Mountainbiken ist ein wegegebundener Sport.
Mountainbiker sind für die Ausübung ihres Sports von Wegen abhängig. Von der Anlage eines Weges geht der stärkste Einfluss auf den Boden und die dortige Biodiversität aus. Besonders auf Wildtiere haben informelle Wegenetze einen starken Einfluss. Sie bringen Unruhe in bisher ungestörte Gebiete und sind gerade aufgrund ihrer vergleichsweise sporadischen Nutzung wenig vorhersehbar. Im Gegensatz zu etablierten Wegen sind sie damit aus Sicht des Wildes deutlich gefährlicher.
Mountainbiker und Wanderer haben ähnliche Motivlagen und Anforderungen an den Freizeit- und Naturraum.
Viele Natursportler haben ähnliche Motivlagen für ihre Sehnsucht nach der Bewegung im Freien. Für 96 Prozent der Mountainbiker ist der Naturgenuss das Hauptmotiv bei der Ausübung der Naturaktivität (MTD 2018). Auch die Anforderungen an den Naturraum sind ähnlich. Beide Nutzergruppen suchen möglichst naturbelassene Wege, verschiedene Bodenstrukturen und ein idealerweise ausgewiesenes Wegenetz mit organisiertem Leitsystem zur einfacheren Orientierung.

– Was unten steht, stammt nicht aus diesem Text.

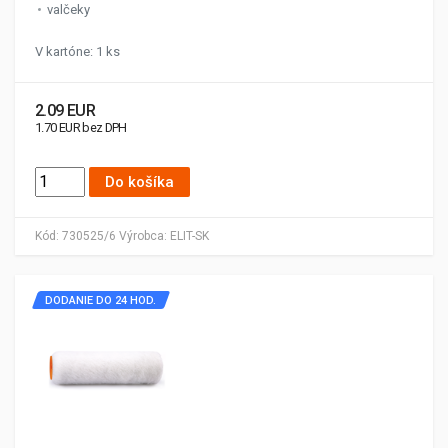
valčeky
V kartóne: 1 ks
2.09 EUR
1.70 EUR bez DPH
Do košíka
Kód:
730525/6
Výrobca:
ELIT-SK
DODANIE DO 24 HOD.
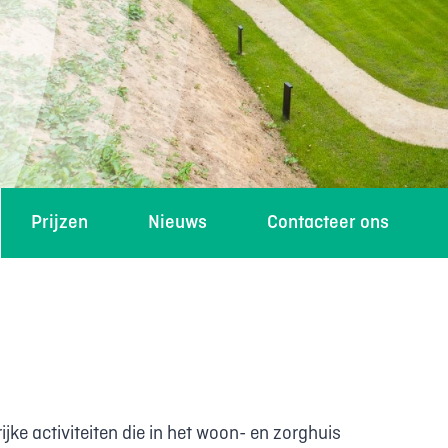
Prijzen
Nieuws
Contacteer ons
n
ke activiteiten die in het woon- en zorghuis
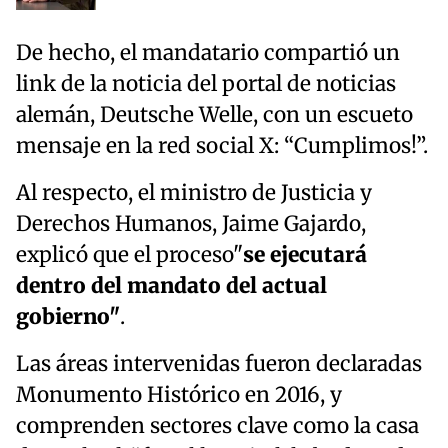
De hecho, el mandatario compartió un
link de la noticia del portal de noticias
alemán, Deutsche Welle, con un escueto
mensaje en la red social X: “Cumplimos!”.
Al respecto, el ministro de Justicia y
Derechos Humanos, Jaime Gajardo,
explicó que el proceso"
se ejecutará
dentro del mandato del actual
gobierno"
.
Las áreas intervenidas fueron declaradas
Monumento Histórico en 2016, y
comprenden sectores clave como la casa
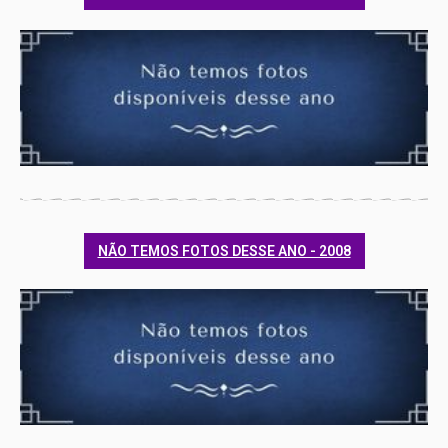
NÃO TEMOS FOTOS DESSE ANO - 2008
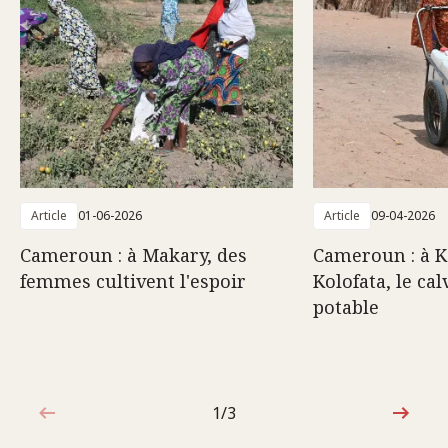
Article
01-06-2026
Article
09-04-2026
Cameroun : à Makary, des
Cameroun : à K
femmes cultivent l'espoir
Kolofata, le cal
potable
1/3
1sur3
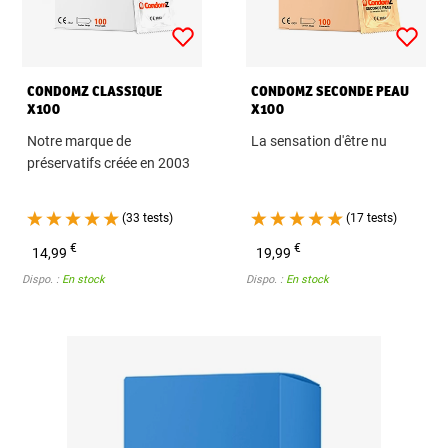
CONDOMZ CLASSIQUE
CONDOMZ SECONDE PEAU
X100
X100
Notre marque de
La sensation d'être nu
préservatifs créée en 2003
(33 tests)
(17 tests)
€
€
14,99
19,99
Dispo. :
En stock
Dispo. :
En stock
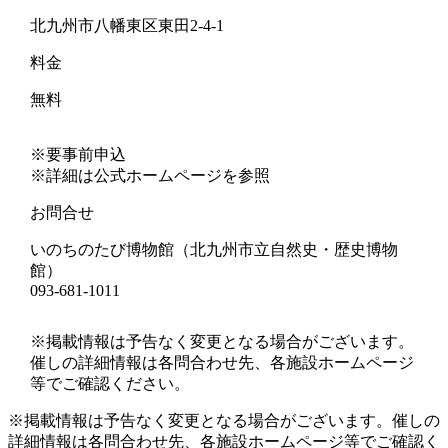
北九州市八幡東区東田2-4-1
料金
無料
※要事前申込
※詳細は公式ホームページを参照
お問合せ
いのちのたび博物館（北九州市立自然史・歴史博物
館）
093-681-1011
※掲載情報は予告なく変更となる場合がございます。
催しの詳細情報は各問合わせ先、各施設ホームページ
等でご確認ください。
※掲載情報は予告なく変更となる場合がございます。催しの
詳細情報は各問合わせ先、各施設ホームページ等でご確認く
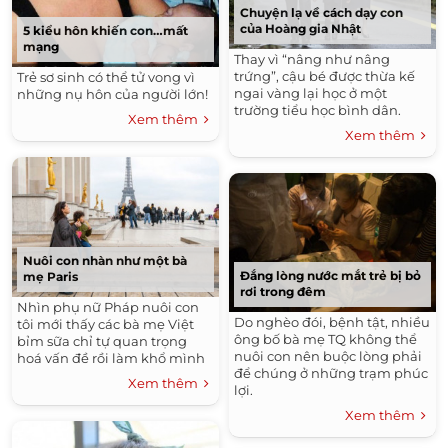
Chuyện lạ về cách dạy con
của Hoàng gia Nhật
5 kiểu hôn khiến con…mất
mạng
Thay vì “nâng như nâng
trứng”, cậu bé được thừa kế
Trẻ sơ sinh có thể tử vong vì
ngai vàng lại học ở một
những nụ hôn của người lớn!
trường tiểu học bình dân.
Xem thêm
Xem thêm
Nuôi con nhàn như một bà
Đắng lòng nước mắt trẻ bị bỏ
mẹ Paris
rơi trong đêm
Nhìn phụ nữ Pháp nuôi con
Do nghèo đói, bệnh tật, nhiều
tôi mới thấy các bà mẹ Việt
ông bố bà mẹ TQ không thể
bỉm sữa chỉ tự quan trọng
nuôi con nên buộc lòng phải
hoá vấn đề rồi làm khổ mình
để chúng ở những trạm phúc
Xem thêm
lợi.
Xem thêm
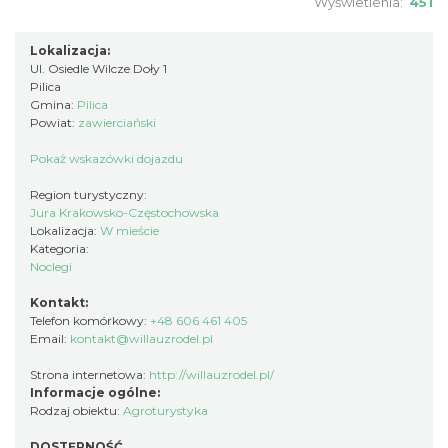
Wyświetlenia:
451
Lokalizacja:
Ul. Osiedle Wilcze Doły 1
Pilica
Gmina:
Pilica
Powiat:
zawierciański
Pokaż wskazówki dojazdu
Region turystyczny:
Jura Krakowsko-Częstochowska
Lokalizacja:
W mieście
Kategoria:
Noclegi
Kontakt:
Telefon komórkowy:
+48 606 461 405
Email:
kontakt@willauzrodel.pl
Strona internetowa:
http://willauzrodel.pl/
Informacje ogólne:
Rodzaj obiektu:
Agroturystyka
DOSTĘPNOŚĆ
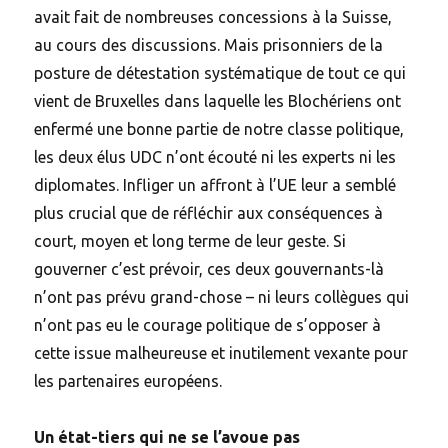
avait fait de nombreuses concessions à la Suisse,
au cours des discussions. Mais prisonniers de la
posture de détestation systématique de tout ce qui
vient de Bruxelles dans laquelle les Blochériens ont
enfermé une bonne partie de notre classe politique,
les deux élus UDC n’ont écouté ni les experts ni les
diplomates. Infliger un affront à l’UE leur a semblé
plus crucial que de réfléchir aux conséquences à
court, moyen et long terme de leur geste. Si
gouverner c’est prévoir, ces deux gouvernants-là
n’ont pas prévu grand-chose – ni leurs collègues qui
n’ont pas eu le courage politique de s’opposer à
cette issue malheureuse et inutilement vexante pour
les partenaires européens.
Un état-tiers qui ne se l’avoue pas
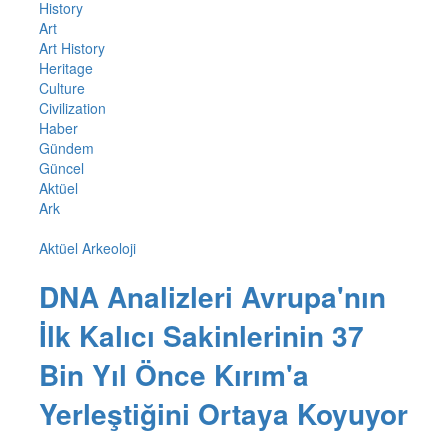
History
Art
Art History
Heritage
Culture
Civilization
Haber
Gündem
Güncel
Aktüel
Ark
Aktüel Arkeoloji
DNA Analizleri Avrupa'nın
İlk Kalıcı Sakinlerinin 37
Bin Yıl Önce Kırım'a
Yerleştiğini Ortaya Koyuyor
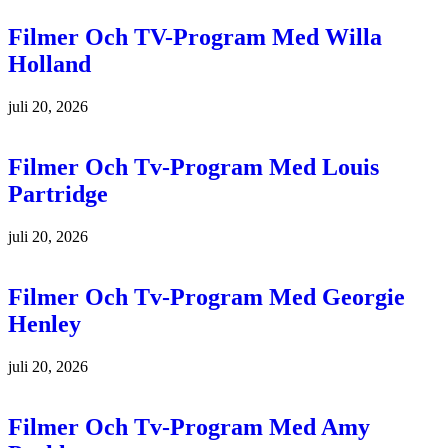
Filmer Och TV-Program Med Willa
Holland
juli 20, 2026
Filmer Och Tv-Program Med Louis
Partridge
juli 20, 2026
Filmer Och Tv-Program Med Georgie
Henley
juli 20, 2026
Filmer Och Tv-Program Med Amy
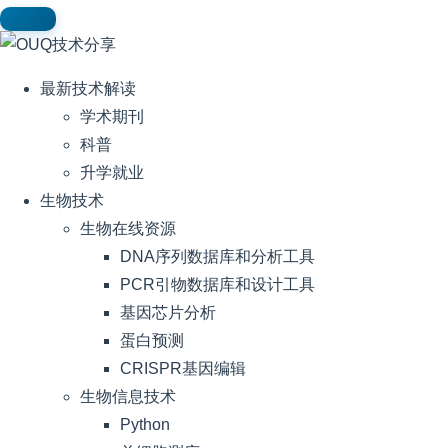
最新技术解读
学术期刊
科普
升学就业
生物技术
生物在线资源
DNA序列数据库和分析工具
PCR引物数据库和设计工具
基因芯片分析
蛋白预测
CRISPR基因编辑
生物信息技术
Python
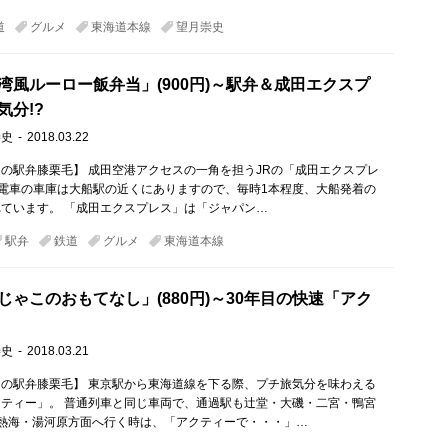
道
グルメ
東海道本線
望月崇史
湾風ルーロー飯弁当」(900円)～駅弁＆成田エクスプ
気分!?
崇史
2018.03.22
の駅弁膝栗毛】 成田空港アクセスの一角を担うJRの「成田エクスプレ
9系電車の車庫は大船駅の近くにありますので、毎時1本程度、大船発着の
ています。 「成田エクスプレス」は「ジャパン…
駅弁
鉄道
グルメ
東海道本線
じゃこのおもてなし」(880円)～30年目の快速「アク
崇史
2018.03.21
の駅弁膝栗毛】 東京駅から東海道線を下る際、プチ旅気分を味わえる
ティー」。 普通列車と同じ車両で、通過駅も辻堂・大磯・二宮・鴨宮
熱海・湯河原方面へ行く時は、「アクティーで・・・」…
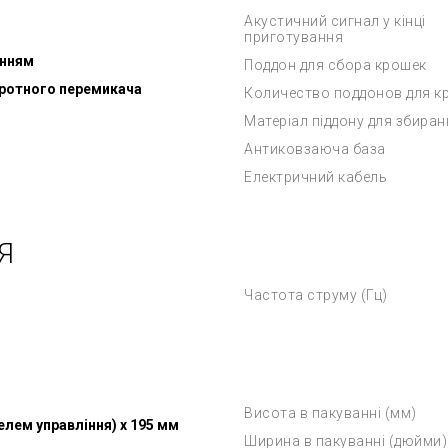
Акустичний сигнал у кінці
приготування
анням
Поддон для сбора крошек
оротного перемикача
Количество поддонов для к
Матеріал піддону для збиран
Антиковзаюча база
Електричний кабель
Я
Частота струму (Гц)
Висота в пакуванні (мм)
желем управління) x 195 мм
Ширина в пакуванні (дюйми)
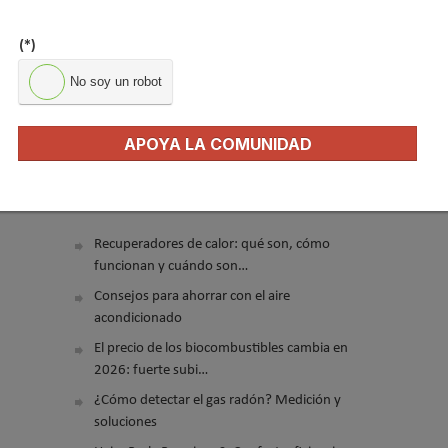
LO MÁS VISTO
(*)
No soy un robot
APOYA LA COMUNIDAD
El precio del pellet vuelve a subir…
Recuperadores de calor: qué son, cómo
funcionan y cuándo son…
Consejos para ahorrar con el aire
acondicionado
El precio de los biocombustibles cambia en
2026: fuerte subi…
¿Cómo detectar el gas radón? Medición y
soluciones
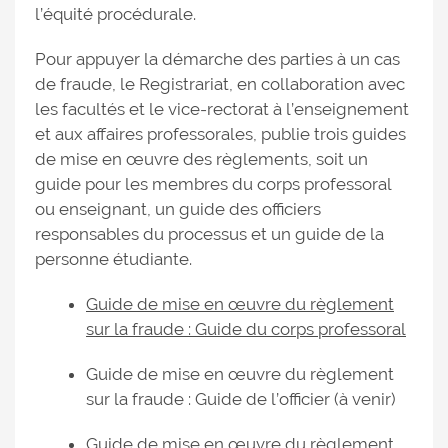
l’équité procédurale.
Pour appuyer la démarche des parties à un cas
de fraude, le Registrariat, en collaboration avec
les facultés et le vice-rectorat à l’enseignement
et aux affaires professorales, publie trois guides
de mise en œuvre des règlements, soit un
guide pour les membres du corps professoral
ou enseignant, un guide des officiers
responsables du processus et un guide de la
personne étudiante.
Guide de mise en œuvre du règlement
sur la fraude : Guide du corps professoral
Guide de mise en œuvre du règlement
sur la fraude : Guide de l’officier (à venir)
Guide de mise en œuvre du règlement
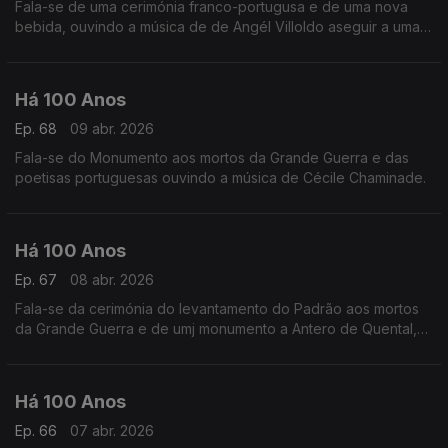
Fala-se de uma cerimónia franco-portugusa e de uma nova
bebida, ouvindo a música de de Angél Villoldo aseguir a uma
'cena romântica'.
Há 100 Anos
Ep. 68
09 abr. 2026
Fala-se do Monumento aos mortos da Grande Guerra e das
poetisas portuguesas ouvindo a música de Cécile Chaminade.
Há 100 Anos
Ep. 67
08 abr. 2026
Fala-se da cerimónia do levantamento do Padrão aos mortos
da Grande Guerra e de umj monumento a Antero de Quental,
ouvindo a música de Igor Stravinsky a seguir a uma efeméride.
Há 100 Anos
Ep. 66
07 abr. 2026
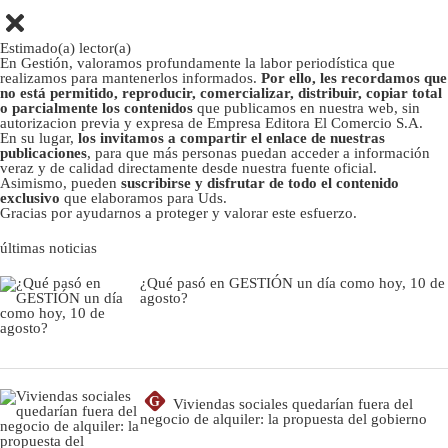
Estimado(a) lector(a)
En Gestión, valoramos profundamente la labor periodística que
realizamos para mantenerlos informados.
Por ello, les recordamos que
no está permitido, reproducir, comercializar, distribuir, copiar total
o parcialmente los contenidos
que publicamos en nuestra web, sin
autorizacion previa y expresa de Empresa Editora El Comercio S.A.
En su lugar,
los invitamos a compartir el enlace de nuestras
publicaciones
, para que más personas puedan acceder a información
veraz y de calidad directamente desde nuestra fuente oficial.
Asimismo, pueden
suscribirse y disfrutar de todo el contenido
exclusivo
que elaboramos para Uds.
Gracias por ayudarnos a proteger y valorar este esfuerzo.
últimas noticias
¿Qué pasó en GESTIÓN un día como hoy, 10 de
agosto?
G
Viviendas sociales quedarían fuera del
negocio de alquiler: la propuesta del gobierno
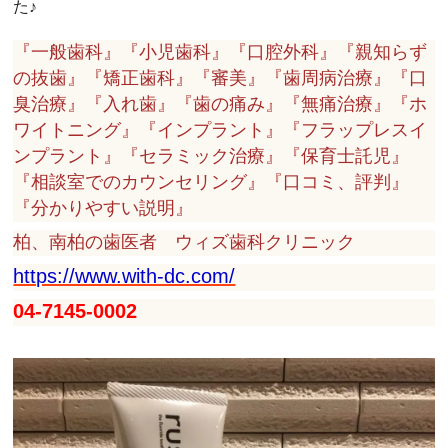
た♪
『一般歯科』『小児歯科』『口腔外科』『親知らず
の抜歯』『矯正歯科』『審美』『歯周病治療』『口
臭治療』『入れ歯』『歯の痛み』『無痛治療』『ホ
ワイトニング』『インプラント』『フラップレスイ
ンプラント』『セラミック治療』『保育士託児』
『相談室でのカウンセリング』『口コミ、評判』
『分かりやすい説明』
柏、南柏の歯医者 ウィズ歯科クリニック
https://www.with-dc.com/
04-7145-0002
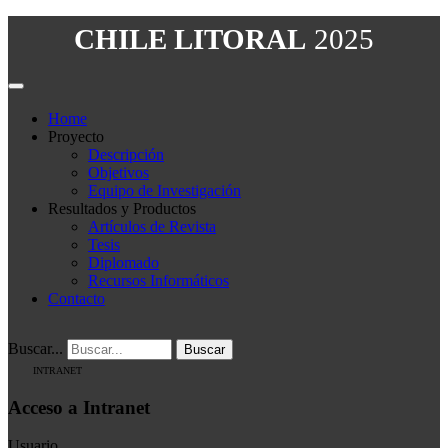
CHILE LITORAL
2025
Home
Proyecto
Descripción
Objetivos
Equipo de Investigación
Resultados y Productos
Artículos de Revista
Tesis
Diplomado
Recursos Informáticos
Contacto
Buscar...
Buscar
INTRANET
Acceso a Intranet
Usuario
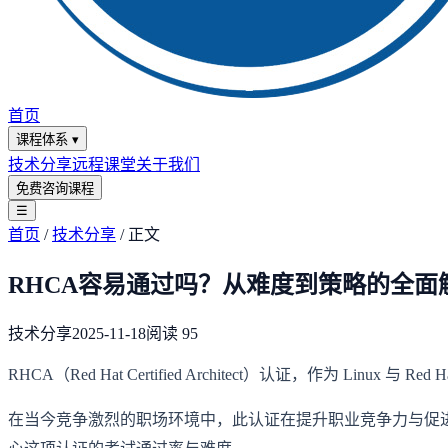
首页
课程体系
▾
技术分享
远程课堂
关于我们
免费咨询课程
☰
首页
/
技术分享
/
正文
RHCA容易通过吗？从难度到策略的全面
技术分享
2025-11-18
阅读
95
RHCA（Red Hat Certified Architect）认证，作为
在当今竞争激烈的职场环境中，此认证在提升职业竞争力与促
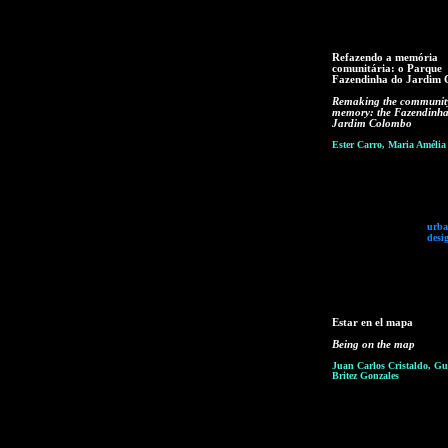
Refazendo a memória
comunitária: o Parque
Fazendinha do Jardim
Remaking the communit
memory: the Fazendinha
Jardim Colombo
Ester Carro, Maria Amélia 
urba
desi
Estar en el mapa
Being on the map
Juan Carlos Cristaldo, Gu
Britez Gonzales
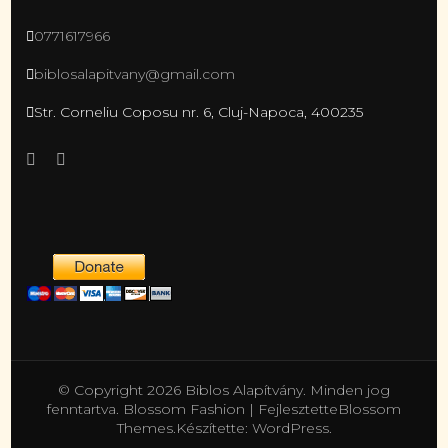
0771617966
biblosalapitvany@gmail.com
Str. Corneliu Coposu nr. 6, Cluj-Napoca, 400235
© Copyright 2026
Biblos Alapítvány
. Minden jog
fenntartva.
Blossom Fashion | Fejlesztette
Blossom
Themes
.Készítette:
WordPress
.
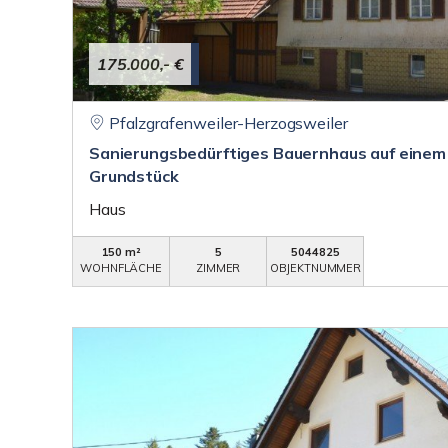
175.000,- €
Pfalzgrafenweiler-Herzogsweiler
Sanierungsbedürftiges Bauernhaus auf einem 
Grundstück
Haus
150 m²
5
5044825
WOHNFLÄCHE
ZIMMER
OBJEKTNUMMER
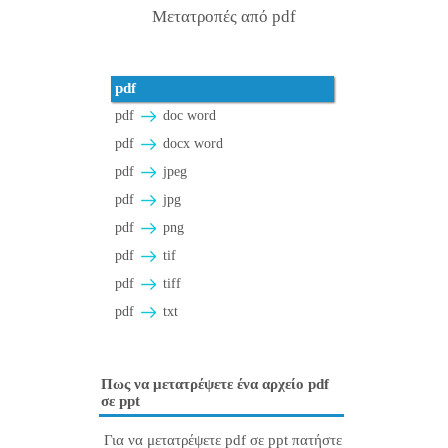
Μετατροπές από pdf
pdf
pdf
doc word
pdf
docx word
pdf
jpeg
pdf
jpg
pdf
png
pdf
tif
pdf
tiff
pdf
txt
Πως να μετατρέψετε ένα αρχείο pdf
σε ppt
Για να μετατρέψετε pdf σε ppt πατήστε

Was bedeutet das für die Zukunft?
Das Problem informeller Wegenetze sollte von allen Seiten proaktiv behandelt werden. Runde Tische haben sich als geeignetes Forum bewährt, um einen Ausgleich der Bedürfnisse des Naturschutzes, der aktiven Mountainbiker und anderer Belangträger zu erarbeiten. Angesichts der stetig wachsenden Zielgruppe der Natursportler – neben Mountainbiken werden auch Wandern und weitere Aktivsportarten immer beliebter – und einem damit einhergehenden wachsenden Belastungsdruck auf die Natur sind nachhaltige und zukunftsorientierte Ansätze für die Sensibilisierung und Lenkung der Nutzer zwingend nötig.